We're at a pivotal moment for the corporate world’s understanding of biodiversity’s connection to climate change and the financial implications of nature loss.
This changing tide was apparent at the U.N.’s COP15 meeting in Montreal, Canada, last month, where more than 190 countries agreed to a historic package of goals and targets aimed at halting and reversing nature loss by 2030.
Investors and the private sector are paying more and more attention to the topic of biodiversity, but only a small share of companies globally have set targets to protect biodiversity or address deforestation, according to research by S&P Global Sustainable1.
This trend holds true even for regions where governments have set ambitious biodiversity goals, such as in the European Union. Only about one-third of Europe's biggest companies have set such targets, while adoption rates are even lower among the largest companies in Asia-Pacific and the U.S.
Most companies with biodiversity targets aim to reach their goals by 2030, according to S&P Global Sustainable1 data. But we also see that only a small share of companies have committed to preserving biodiversity or addressing deforestation across their supply chains, where most of the damage is being done.
The picture is similar when it comes to nature-related finance. At present, financial institutions’ offerings related to biodiversity or ecosystem services are far less developed than their products geared toward climate change, an analysis of S&P Global Corporate Sustainability Assessment data shows.
Addressing the biodiversity and climate crises in tandem is also increasingly urgent. One key example of how biodiversity and climate change are intertwined is the low-carbon transition, which will require a huge expansion in the supply of elements like lithium and copper to support new infrastructure.
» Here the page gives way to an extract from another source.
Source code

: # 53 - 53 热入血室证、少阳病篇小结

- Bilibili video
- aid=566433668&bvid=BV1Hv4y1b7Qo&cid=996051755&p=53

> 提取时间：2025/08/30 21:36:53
Mining exploration around the world is picking up to meet this need, but research by S&P Global Sustainable1 has found that existing mines and exploration sites overlap with some of the world’s most important areas for biodiversity. Of the 1,276 mining sites that intersect with Key Biodiversity Areas, 29% of these sites are for extracting minerals needed for the low-carbon energy transition. Enabling the energy transition while managing the potential negative impacts on biodiversity is a complex challenge.
Although we see some encouraging signs from the private sector, our data indicates corporations still have a long way to go — including when it comes to the way we communicate about nature and biodiversity. We heard repeatedly during COP15 about the lack of shared language around nature and biodiversity, and the need for education around these topics. S&P Global Sustainable1 is working to address some of these challenges by convening a knowledge community to consult on the development of data intelligence to accelerate a shift of capital towards nature-positive outcomes through the universal lens of the Taskforce on Nature-related Financial Disclosures (TNFD).
This piece is a part of the annual State of Green Business report.